Report how many lines below contain the string "pose", giving the number alone.

DATA TO PROCESS Start Marker

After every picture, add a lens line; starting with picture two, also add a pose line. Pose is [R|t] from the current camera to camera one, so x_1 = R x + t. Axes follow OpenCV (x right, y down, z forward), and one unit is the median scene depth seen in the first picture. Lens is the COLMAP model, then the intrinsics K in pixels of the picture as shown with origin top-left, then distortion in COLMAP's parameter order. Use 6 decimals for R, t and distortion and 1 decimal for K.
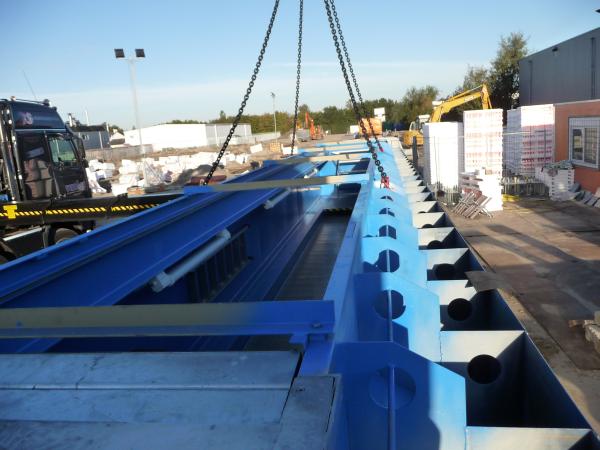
lens RADIAL K [[497.7, 0, 303.3], [0, 497.7, 221.8], [0, 0, 1]] dist [-0.050027, 0.050500]
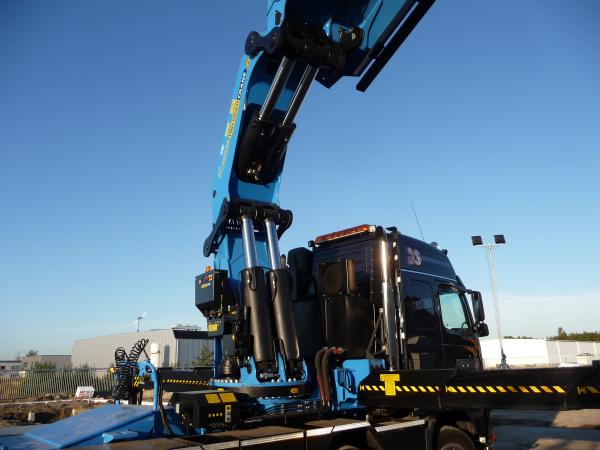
lens RADIAL K [[497.7, 0, 303.3], [0, 497.7, 221.8], [0, 0, 1]] dist [-0.050027, 0.050500]
pose [[0.812348, -0.106121, -0.573436, -0.161591], [-0.144521, 0.915998, -0.374248, 0.023408], [0.564982, 0.386893, 0.728772, 0.212231]]
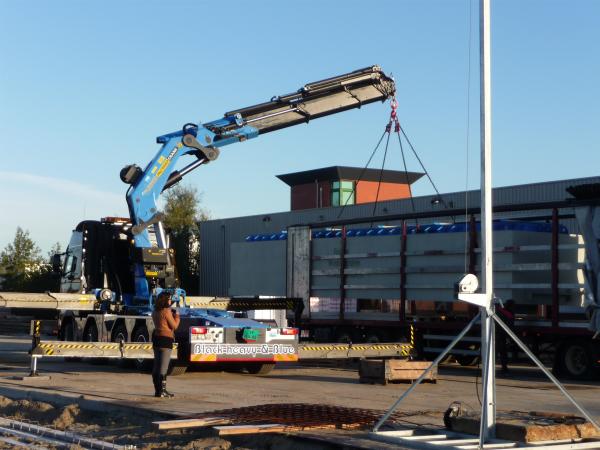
lens RADIAL K [[1189.4, 0, 300.0], [0, 1189.4, 225.0], [0, 0, 1]] dist [0.272844, -2.094422]
pose [[0.759679, 0.130763, 0.637015, -1.455392], [0.051797, 0.964295, -0.259715, 0.388939], [-0.648232, 0.230296, 0.725782, -1.041866]]
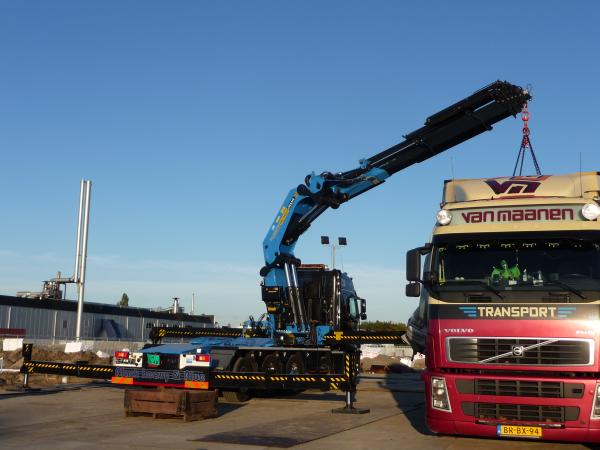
lens RADIAL K [[721.5, 0, 302.8], [0, 721.5, 223.0], [0, 0, 1]] dist [-0.001618, 0.030754]
pose [[0.973469, 0.061747, -0.220330, -0.109835], [-0.134159, 0.934054, -0.330977, 0.241867], [0.185363, 0.351755, 0.917556, -0.748537]]
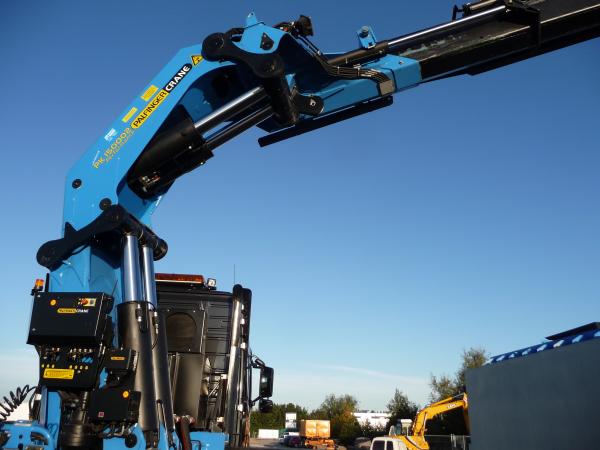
lens RADIAL K [[497.7, 0, 303.3], [0, 497.7, 221.8], [0, 0, 1]] dist [-0.050027, 0.050500]
pose [[0.970257, 0.181869, 0.159766, -0.370276], [-0.061279, 0.823006, -0.564717, 0.037440], [-0.234193, 0.538131, 0.809672, 0.200167]]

DATA TO PROCESS End Marker

### TASK SOLUTION
5